**Problem details:** Could the lines from the one with "## 1.2 - Database" through the end of the listing be restated exactly, with nothing else included?

**Available data:**
┌──
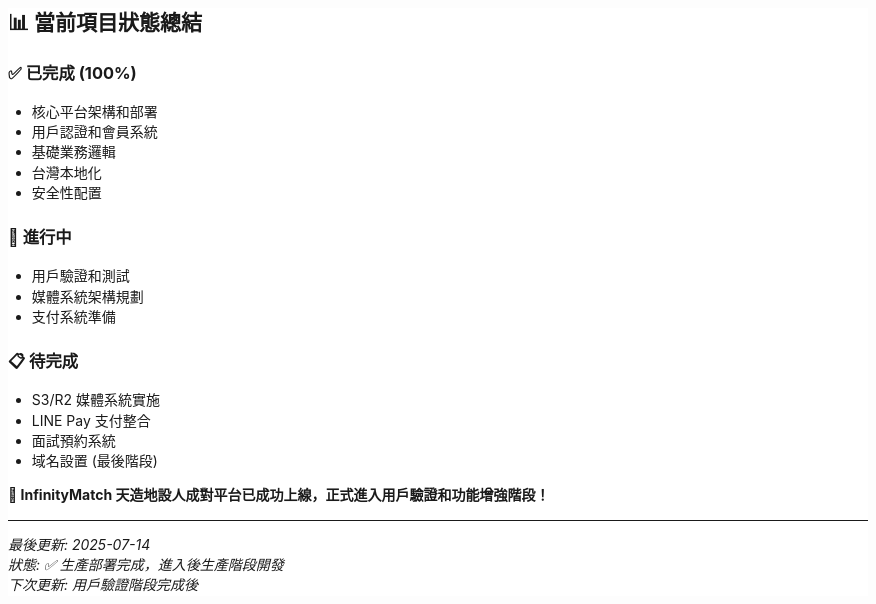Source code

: 
## 📊 **當前項目狀態總結**

### ✅ **已完成 (100%)**
- 核心平台架構和部署
- 用戶認證和會員系統
- 基礎業務邏輯
- 台灣本地化
- 安全性配置

### 🔄 **進行中**
- 用戶驗證和測試
- 媒體系統架構規劃
- 支付系統準備

### 📋 **待完成**
- S3/R2 媒體系統實施
- LINE Pay 支付整合
- 面試預約系統
- 域名設置 (最後階段)

**🎉 InfinityMatch 天造地設人成對平台已成功上線，正式進入用戶驗證和功能增強階段！**

---

*最後更新: 2025-07-14*  
*狀態: ✅ 生產部署完成，進入後生產階段開發*  
*下次更新: 用戶驗證階段完成後*
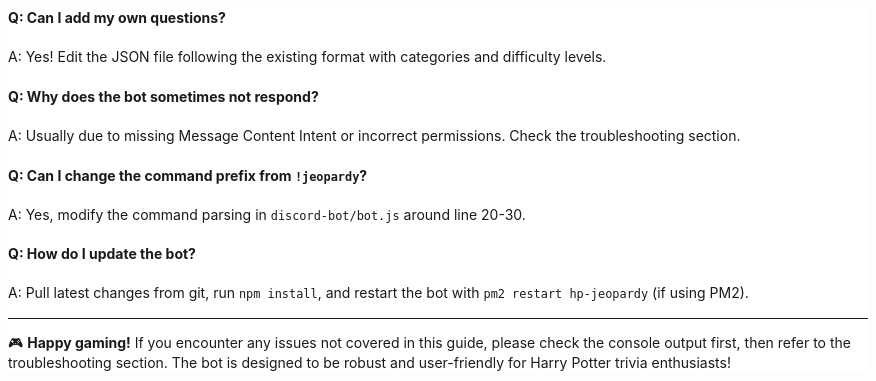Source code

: #### Q: Can I add my own questions?
A: Yes! Edit the JSON file following the existing format with categories and difficulty levels.

#### Q: Why does the bot sometimes not respond?
A: Usually due to missing Message Content Intent or incorrect permissions. Check the troubleshooting section.

#### Q: Can I change the command prefix from `!jeopardy`?
A: Yes, modify the command parsing in `discord-bot/bot.js` around line 20-30.

#### Q: How do I update the bot?
A: Pull latest changes from git, run `npm install`, and restart the bot with `pm2 restart hp-jeopardy` (if using PM2).

---

🎮 **Happy gaming!** If you encounter any issues not covered in this guide, please check the console output first, then refer to the troubleshooting section. The bot is designed to be robust and user-friendly for Harry Potter trivia enthusiasts!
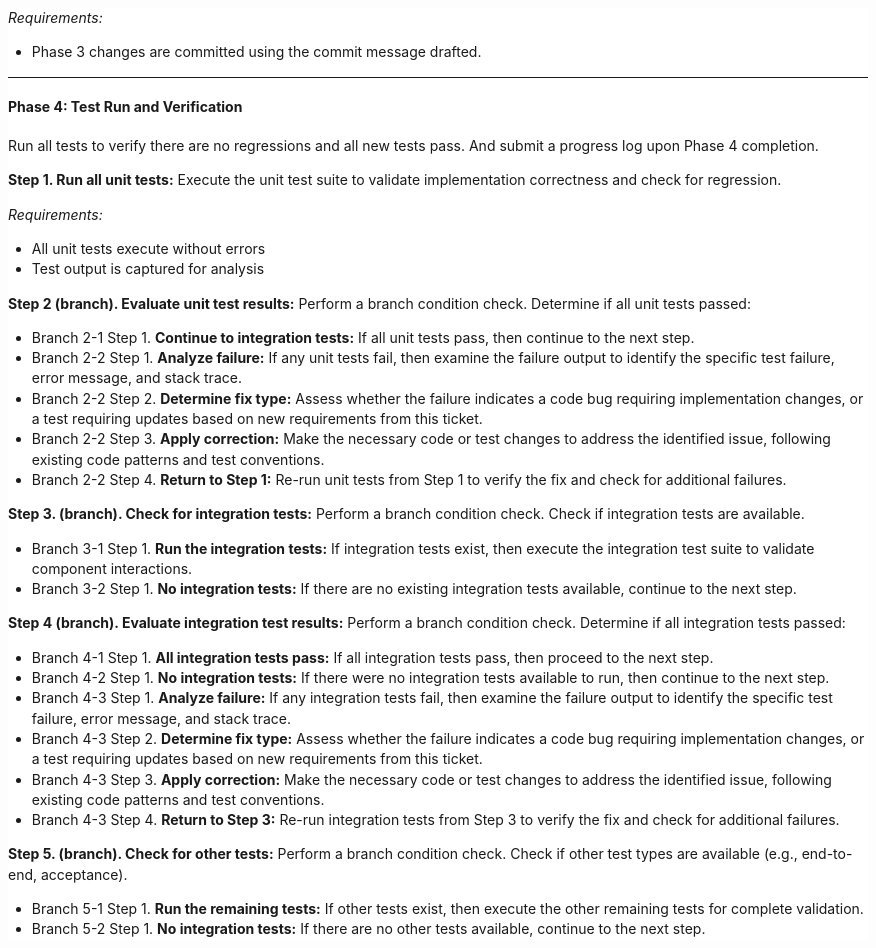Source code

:   *Requirements:*
  - Phase 3 changes are committed using the commit message drafted.

---

 

#### Phase 4: Test Run and Verification

Run all tests to verify there are no regressions and all new tests pass. And submit a progress log upon Phase 4 completion.

**Step 1. Run all unit tests:** Execute the unit test suite to validate implementation correctness and check for regression.

  *Requirements:*
  - All unit tests execute without errors
  - Test output is captured for analysis

**Step 2 (branch). Evaluate unit test results:** Perform a branch condition check. Determine if all unit tests passed:
  - Branch 2-1 Step 1. **Continue to integration tests:** If all unit tests pass, then continue to the next step.
  - Branch 2-2 Step 1. **Analyze failure:** If any unit tests fail, then examine the failure output to identify the specific test failure, error message, and stack trace.
  - Branch 2-2 Step 2. **Determine fix type:** Assess whether the failure indicates a code bug requiring implementation changes, or a test requiring updates based on new requirements from this ticket.
  - Branch 2-2 Step 3. **Apply correction:** Make the necessary code or test changes to address the identified issue, following existing code patterns and test conventions.
  - Branch 2-2 Step 4. **Return to Step 1:** Re-run unit tests from Step 1 to verify the fix and check for additional failures.

**Step 3. (branch). Check for integration tests:** Perform a branch condition check. Check if integration tests are available.
  - Branch 3-1 Step 1. **Run the integration tests:** If integration tests exist, then execute the integration test suite to validate component interactions.
  - Branch 3-2 Step 1. **No integration tests:** If there are no existing integration tests available, continue to the next step.

**Step 4 (branch). Evaluate integration test results:** Perform a branch condition check. Determine if all integration tests passed:
  - Branch 4-1 Step 1. **All integration tests pass:** If all integration tests pass, then proceed to the next step.
  - Branch 4-2 Step 1. **No integration tests:** If there were no integration tests available to run, then continue to the next step.
  - Branch 4-3 Step 1. **Analyze failure:** If any integration tests fail, then examine the failure output to identify the specific test failure, error message, and stack trace.
  - Branch 4-3 Step 2. **Determine fix type:** Assess whether the failure indicates a code bug requiring implementation changes, or a test requiring updates based on new requirements from this ticket.
  - Branch 4-3 Step 3. **Apply correction:** Make the necessary code or test changes to address the identified issue, following existing code patterns and test conventions.
  - Branch 4-3 Step 4. **Return to Step 3:** Re-run integration tests from Step 3 to verify the fix and check for additional failures.

**Step 5. (branch). Check for other tests:** Perform a branch condition check. Check if other test types are available (e.g., end-to-end, acceptance).
  - Branch 5-1 Step 1. **Run the remaining tests:** If other tests exist, then execute the other remaining tests for complete validation.
  - Branch 5-2 Step 1. **No integration tests:** If there are no other tests available, continue to the next step.
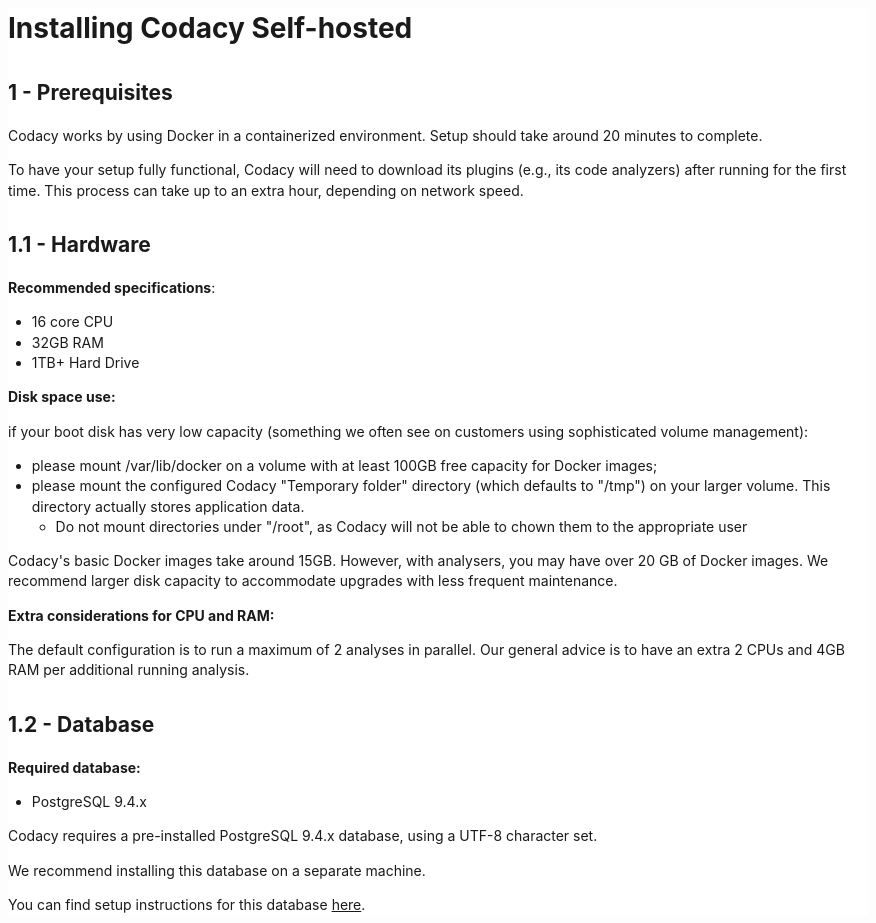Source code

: # Installing Codacy Self-hosted

## 1 - Prerequisites

Codacy works by using Docker in a containerized environment. Setup
should take around 20 minutes to complete.

To have your setup fully functional, Codacy will need to download its
plugins (e.g., its code analyzers) after running for the first time.
This process can take up to an extra hour, depending on network speed.

## 1.1 - Hardware

**Recommended specifications**:

-   16 core CPU
-   32GB RAM
-   1TB+ Hard Drive

**Disk space use:**

if your boot disk has very low capacity (something we often see on
customers using sophisticated volume management):

-   please mount /var/lib/docker on a volume with at least 100GB free
    capacity for Docker images;
-   please mount the configured Codacy "Temporary folder" directory
    (which defaults to "/tmp") on your larger volume. This directory
    actually stores application data.
    -   Do not mount directories under "/root", as Codacy will not be
        able to chown them to the appropriate user

Codacy's basic Docker images take around 15GB. However, with analysers,
you may have over 20 GB of Docker images. We recommend larger disk
capacity to accommodate upgrades with less frequent maintenance.

**Extra considerations for CPU and RAM:**

The default configuration is to run a maximum of 2 analyses in parallel.
Our general advice is to have an extra 2 CPUs and 4GB RAM per additional
running analysis.

## 1.2 - Database

**Required database:**

-   PostgreSQL 9.4.x

Codacy requires a pre-installed PostgreSQL 9.4.x database, using a UTF-8
character set.

We recommend installing this database on a separate machine.

You can find setup instructions for this
database [here](https://support.codacy.com/hc/en-us/articles/360002902573).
└──
**Solution to the exercise:**
## 1.2 - Database

**Required database:**

-   PostgreSQL 9.4.x

Codacy requires a pre-installed PostgreSQL 9.4.x database, using a UTF-8
character set.

We recommend installing this database on a separate machine.

You can find setup instructions for this
database [here](https://support.codacy.com/hc/en-us/articles/360002902573).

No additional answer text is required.